Often people will go straight toward a “goal” without actually doing the work of considering what they actually want and need first.

Guiding your clients through a process of brainstorming what they want, and need will not only build your credibility, it will also make your job easier because you’ll be able to actually deliver what they need…not what they think they need.

Here’s a basic brainstorming protocol you can use for any project.

Start with some ground rules

  • Don’t worry about granularity – you might come up with a whole new project, a product feature, an individual task, or something else – just get it all out. You can sort out the hierarchy later.
  • You can’t be wrong. Legitimately let go of being right, solving the problem, and looking smart (or dumb).
  • Have a bias toward action.
  • Don’t think about barriers (time, money, gravity, etc.).
  • Go for quantity over quality.
  • Build on the ideas of others. Dust off your “yes, and” … you’re going to need it.

Layout the challenge and ideal state

Challenge - What do you want to accomplish?

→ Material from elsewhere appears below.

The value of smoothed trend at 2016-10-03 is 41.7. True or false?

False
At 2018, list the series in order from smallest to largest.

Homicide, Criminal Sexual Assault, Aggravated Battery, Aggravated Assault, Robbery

  • What is holding you back from accomplishing this?
  • How do you know this is a problem?
  • Why do you want to accomplish this?
    • Ask “why” a few more times here to really get to the core.

Ideal state - How will you know we were successful?

  • What does success look and feel like?
  • What are the actual results you want that you aren’t seeing now?
  • Who defined these metrics? Are there other metrics we might consider?
  • If they give you numeric goals, push them to think about qualitative goals - what does success look/feel like?

Ready, set? Brainstorm!

Answer this question: How do we get to the ideal state?

  • Get your sticky notes, Google doc, whiteboard, whatever you need, and go.
  • Have your participants generate as many ideas as they can – ALONE.
  • Set a timer.
  • Make sure you’re following the rules outlined above.

Group and refine

  • Have everyone put their ideas together.
  • Group them into common themes.

Go back to your challenge and ideal state

Rule things in or out based on their ability to solve the challenge and get you to the ideal state. 

Prioritize, plan, and do

The next step is to turn your brainstorm into action, which is a complete course unto itself, but here are a few high-level steps:

  • Rate each thing in terms of value and effort (high/medium/low) and then start with the things that are high value/low effort.
  • Organize items based on what needs to happen first and build a timeline around that.
  • Do it.

You’d be surprised how many people skip that last bullet.

A brainstorm is worth nothing if you don’t actually put it to work to solve a problem.